Daft
Daft copied to clipboard
Global Expressions: improved Aggregation syntax
Is your feature request related to a problem? Please describe.
Currently, Daft aggregation syntax is a little loose and is modelled after PyArrow.
df.agg([(col("a"), "agg-string")])
This has a few issues:
- Hard to document - I believe we actually don't have documentation anywhere at the moment about the full list of aggregation options available here.
- Hard/unintuitive to assign new names to the aggregated column: currently users have to do
(col("a").alias("a_count"), "count")in order to avoid errors if grouping by column "a". Not doing so yields a pretty confusing error message:Expressions must all have unique names; saw a twice - Misspelling the aggregation string also yields a confusing error:
NotImplementedError: LogicalPlan construction for operation not implemented: foo.

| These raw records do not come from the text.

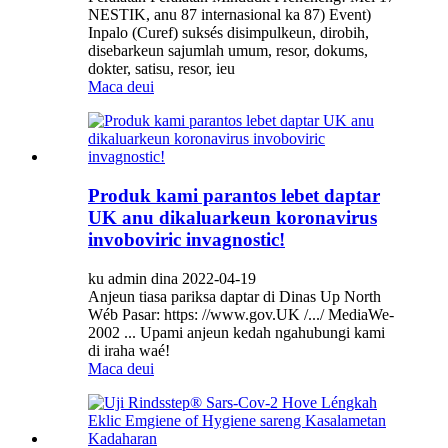
NESTIK, anu 87 internasional ka 87) Event)
Inpalo (Curef) suksés disimpulkeun, dirobih,
disebarkeun sajumlah umum, resor, dokums,
dokter, satisu, resor, ieu
Maca deui
Produk kami parantos lebet daptar
UK anu dikaluarkeun koronavirus
invoboviric invagnostic!
ku admin dina 2022-04-19
Anjeun tiasa pariksa daptar di Dinas Up North
Wéb Pasar: https: //www.gov.UK /.../ MediaWe-
2002 ... Upami anjeun kedah ngahubungi kami
di iraha waé!
Maca deui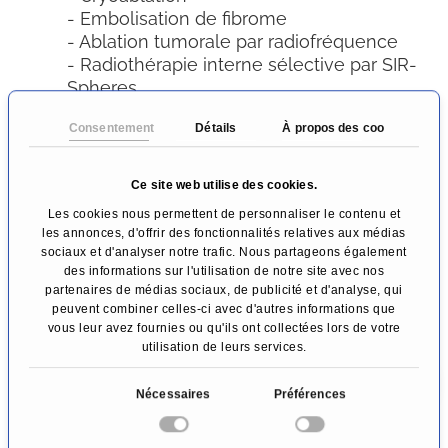
- Embolisation de fibrome
- Ablation tumorale par radiofréquence
- Radiothérapie interne sélective par SIR-
Spheres
- Transpulmonale Chimioembolisation
Consentement
Détails
À propos des cookies
transpulmonaire (TPCE)
- Chimioembolisation transartérielle
(TACE)
Ce site web utilise des cookies.
- Chimioperfusion transartérielle (TACP)
Les cookies nous permettent de personnaliser le contenu et
les annonces, d'offrir des fonctionnalités relatives aux médias
Interventions orthopédiques
sociaux et d'analyser notre trafic. Nous partageons également
- Ozonothérapie en cas de hernies
des informations sur l'utilisation de notre site avec nos
discales
partenaires de médias sociaux, de publicité et d'analyse, qui
peuvent combiner celles-ci avec d'autres informations que
- Vertébroplastie/ostéoplastie
vous leur avez fournies ou qu'ils ont collectées lors de votre
- Embolisation périarticulaire
utilisation de leurs services.
transartérielle (TAPE)
S
Nécessaires
Préférences
Interventions thérapeutiques vasculaires
é
- angioplastie assistée par laser Excimer
l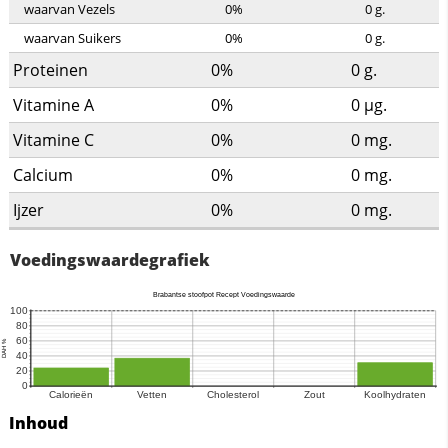
waarvan Vezels
0%
0
g.
waarvan Suikers
0%
0
g.
Proteinen
0%
0
g.
Vitamine A
0%
0
µg.
Vitamine C
0%
0
mg.
Calcium
0%
0
mg.
Ijzer
0%
0
mg.
Voedingswaardegrafiek
Inhoud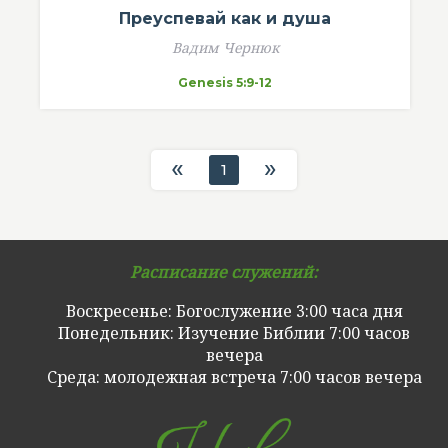
Преуспевай как и душа
Вадим Чернюк
Genesis 5:9-12
«
»
1
Расписание служений:
Воскресенье: Богослужение 3:00 часа дня
Понедельник: Изучение Библии 7:00 часов
вечера
Cреда: молодежная встреча 7:00 часов вечера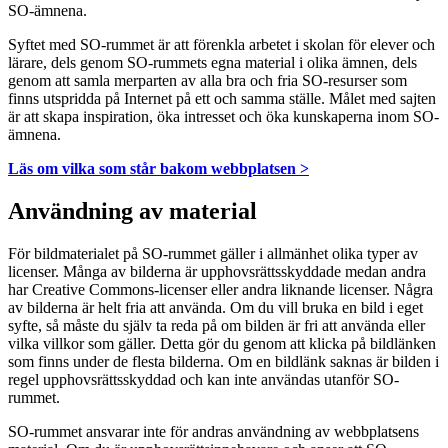
SO-ämnena.
Syftet med SO-rummet är att förenkla arbetet i skolan för elever och
lärare, dels genom SO-rummets egna material i olika ämnen, dels
genom att samla merparten av alla bra och fria SO-resurser som
finns utspridda på Internet på ett och samma ställe. Målet med sajten
är att skapa inspiration, öka intresset och öka kunskaperna inom SO-
ämnena.
Läs om vilka som står bakom webbplatsen >
Användning av material
För bildmaterialet på SO-rummet gäller i allmänhet olika typer av
licenser. Många av bilderna är upphovsrättsskyddade medan andra
har Creative Commons-licenser eller andra liknande licenser. Några
av bilderna är helt fria att använda. Om du vill bruka en bild i eget
syfte, så måste du själv ta reda på om bilden är fri att använda eller
vilka villkor som gäller. Detta gör du genom att klicka på bildlänken
som finns under de flesta bilderna. Om en bildlänk saknas är bilden i
regel upphovsrättsskyddad och kan inte användas utanför SO-
rummet.
SO-rummet ansvarar inte för andras användning av webbplatsens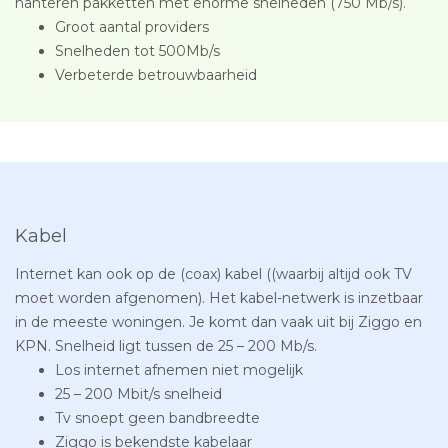
hanteren pakketten met enorme snelheden (750 Mb/s).
Groot aantal providers
Snelheden tot 500Mb/s
Verbeterde betrouwbaarheid
Kabel
Internet kan ook op de (coax) kabel ((waarbij altijd ook TV
moet worden afgenomen). Het kabel-netwerk is inzetbaar
in de meeste woningen. Je komt dan vaak uit bij Ziggo en
KPN. Snelheid ligt tussen de 25 – 200 Mb/s.
Los internet afnemen niet mogelijk
25 – 200 Mbit/s snelheid
Tv snoept geen bandbreedte
Ziggo is bekendste kabelaar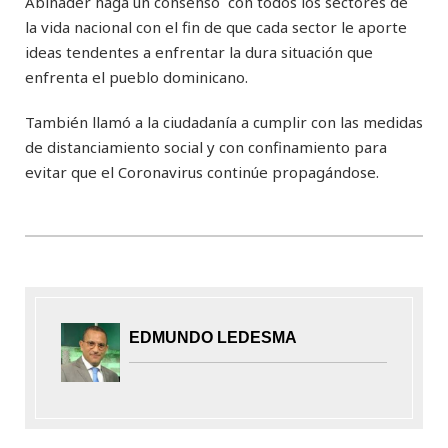
Abinader haga un consenso con todos los sectores de
la vida nacional con el fin de que cada sector le aporte
ideas tendentes a enfrentar la dura situación que
enfrenta el pueblo dominicano.
También llamó a la ciudadanía a cumplir con las medidas
de distanciamiento social y con confinamiento para
evitar que el Coronavirus continúe propagándose.
EDMUNDO LEDESMA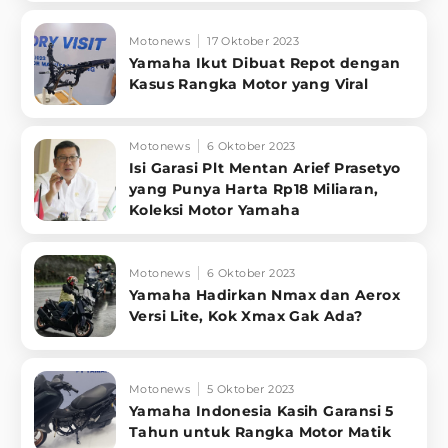
Motonews
17 Oktober 2023
Yamaha Ikut Dibuat Repot dengan
Kasus Rangka Motor yang Viral
Motonews
6 Oktober 2023
Isi Garasi Plt Mentan Arief Prasetyo
yang Punya Harta Rp18 Miliaran,
Koleksi Motor Yamaha
Motonews
6 Oktober 2023
Yamaha Hadirkan Nmax dan Aerox
Versi Lite, Kok Xmax Gak Ada?
Motonews
5 Oktober 2023
Yamaha Indonesia Kasih Garansi 5
Tahun untuk Rangka Motor Matik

A full list of options is not presented to the user.
Proposal
# Syntax: df.agg(<aggregated_colname>=<agg_expression>)
df.agg(
a_count=col("a").agg.count(),
b_min=col("b").agg.min(),
)
- Documentation can be under the
Expression.aggnamespace - Users assign a new name to the aggregated column using the kwarg's name
- No misspelling the aggregation string, since they are now method names and not arbitary strings
cc @@skrawcz as well
@jaychia for rolling/window support you could build an API like this:
df.agg( # if rows are weeks...
a_3wk_rolling_mean=col("a").agg.mean().over(3),
a_7wk_rolling_mean=col("a").agg.mean().over(7),
)
Related to aggregations -- being able to use them in an expression would be nice, so something like:
df.select(
a=col("a"),
a_zero_mean=(col("a") - col("a").agg.mean())
) # or with cols, and then a select...
@kevinzwang @jaychia Do we think we can close this now?
Yep, this has been resolved by #2000. Closing now!